Records for the task section start

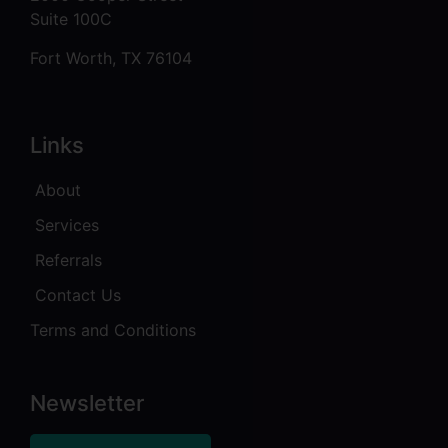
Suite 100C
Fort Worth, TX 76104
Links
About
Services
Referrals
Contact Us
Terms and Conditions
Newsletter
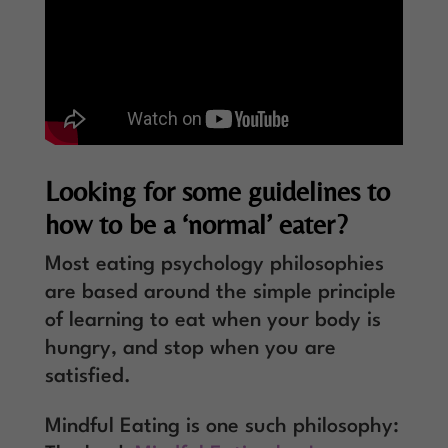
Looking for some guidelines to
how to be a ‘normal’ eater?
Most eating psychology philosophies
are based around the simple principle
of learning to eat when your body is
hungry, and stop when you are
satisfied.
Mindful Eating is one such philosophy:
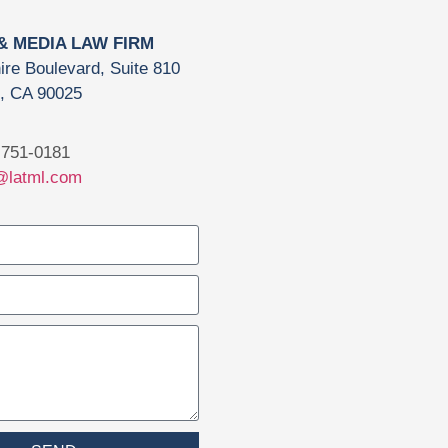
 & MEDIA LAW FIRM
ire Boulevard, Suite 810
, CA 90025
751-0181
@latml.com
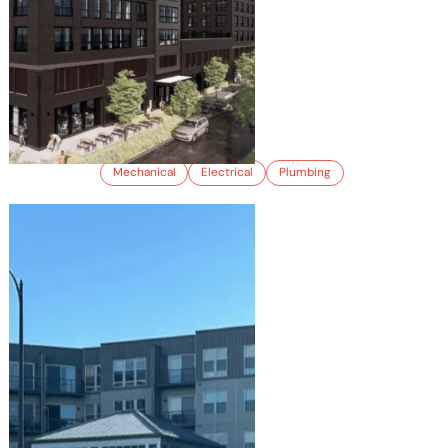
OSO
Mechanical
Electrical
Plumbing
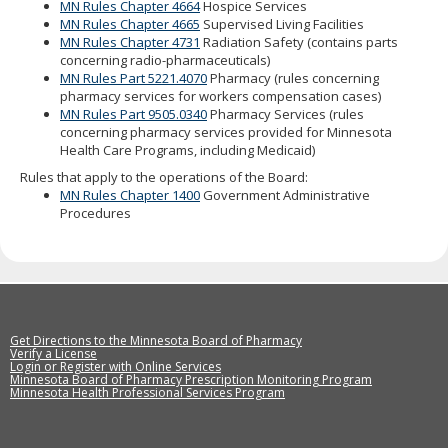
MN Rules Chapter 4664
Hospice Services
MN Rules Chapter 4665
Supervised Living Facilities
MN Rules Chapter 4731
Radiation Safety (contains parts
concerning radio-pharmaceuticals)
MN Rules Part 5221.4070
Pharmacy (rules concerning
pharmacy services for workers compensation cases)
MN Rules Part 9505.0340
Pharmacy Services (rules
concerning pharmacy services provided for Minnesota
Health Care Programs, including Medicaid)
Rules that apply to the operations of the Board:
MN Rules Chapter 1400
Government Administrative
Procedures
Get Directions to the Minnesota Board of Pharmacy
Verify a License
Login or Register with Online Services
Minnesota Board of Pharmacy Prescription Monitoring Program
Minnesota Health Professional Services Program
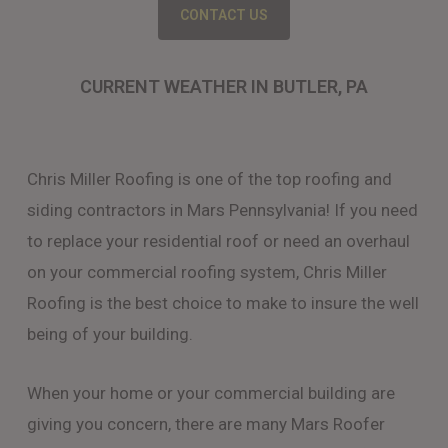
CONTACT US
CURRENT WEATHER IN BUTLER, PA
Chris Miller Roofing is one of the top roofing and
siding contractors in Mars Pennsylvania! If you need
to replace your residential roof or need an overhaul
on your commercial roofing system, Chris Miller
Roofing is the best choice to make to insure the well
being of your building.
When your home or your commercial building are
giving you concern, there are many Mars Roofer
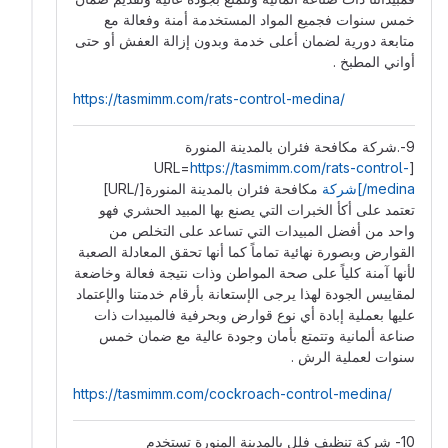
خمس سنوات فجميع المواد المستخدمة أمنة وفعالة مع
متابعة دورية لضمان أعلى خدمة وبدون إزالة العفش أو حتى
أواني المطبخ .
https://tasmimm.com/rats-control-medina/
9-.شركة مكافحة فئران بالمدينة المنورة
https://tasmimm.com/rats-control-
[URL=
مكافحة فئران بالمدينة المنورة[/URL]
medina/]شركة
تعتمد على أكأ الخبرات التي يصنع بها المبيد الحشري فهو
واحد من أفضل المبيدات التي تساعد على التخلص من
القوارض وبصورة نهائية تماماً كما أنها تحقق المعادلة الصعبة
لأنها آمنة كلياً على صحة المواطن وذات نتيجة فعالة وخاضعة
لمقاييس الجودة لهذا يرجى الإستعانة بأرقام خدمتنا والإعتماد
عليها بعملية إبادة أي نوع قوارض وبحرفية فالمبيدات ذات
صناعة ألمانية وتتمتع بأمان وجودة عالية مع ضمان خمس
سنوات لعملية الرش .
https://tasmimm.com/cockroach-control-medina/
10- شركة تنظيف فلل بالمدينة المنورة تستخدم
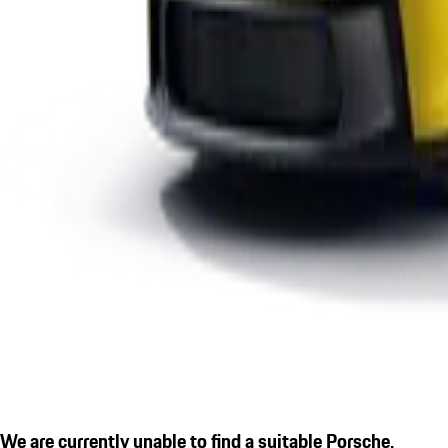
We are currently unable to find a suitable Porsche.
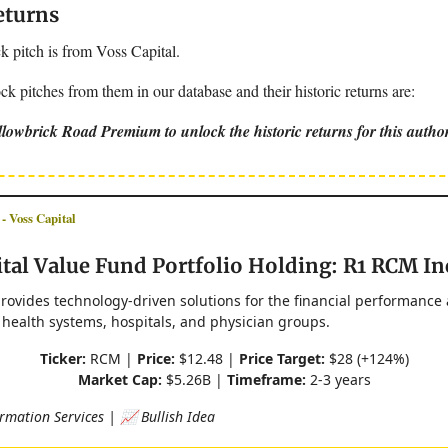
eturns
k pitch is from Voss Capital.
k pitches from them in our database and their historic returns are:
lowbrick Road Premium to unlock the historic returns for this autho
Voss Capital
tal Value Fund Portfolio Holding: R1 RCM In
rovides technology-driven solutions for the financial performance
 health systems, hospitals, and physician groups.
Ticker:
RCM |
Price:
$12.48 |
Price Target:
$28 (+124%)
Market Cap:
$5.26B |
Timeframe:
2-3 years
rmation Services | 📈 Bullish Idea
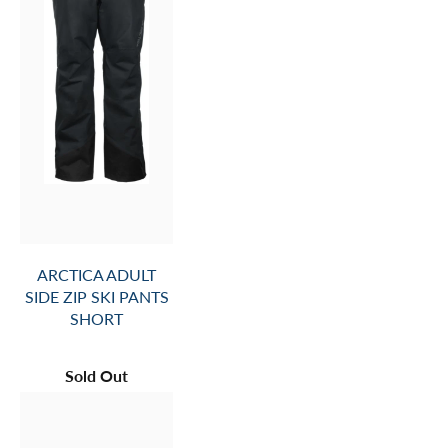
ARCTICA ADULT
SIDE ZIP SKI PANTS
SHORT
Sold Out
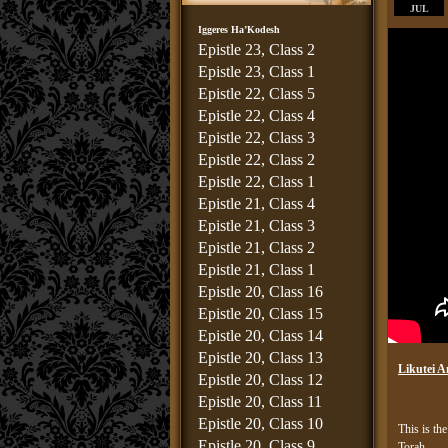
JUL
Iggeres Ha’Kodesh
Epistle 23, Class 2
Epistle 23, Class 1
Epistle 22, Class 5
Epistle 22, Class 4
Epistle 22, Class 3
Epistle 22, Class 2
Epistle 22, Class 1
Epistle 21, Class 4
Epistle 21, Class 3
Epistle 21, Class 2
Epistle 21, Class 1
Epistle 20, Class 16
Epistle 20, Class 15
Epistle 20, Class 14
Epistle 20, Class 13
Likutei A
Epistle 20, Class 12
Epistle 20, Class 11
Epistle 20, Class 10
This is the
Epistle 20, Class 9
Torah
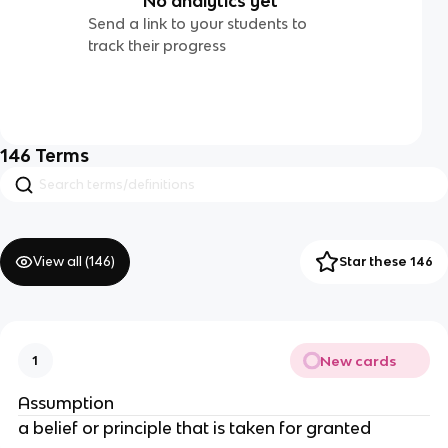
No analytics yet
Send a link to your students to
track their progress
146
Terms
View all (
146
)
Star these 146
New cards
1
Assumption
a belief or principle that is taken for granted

Records for the task section end

Search the entries for "your" and copy out each line that has it.

Response to this exercise —
of learning to eat when your body is
to replace your residential roof or need an overhaul
on your commercial roofing system, Chris Miller
being of your building.
When your home or your commercial building are
Send a link to your students to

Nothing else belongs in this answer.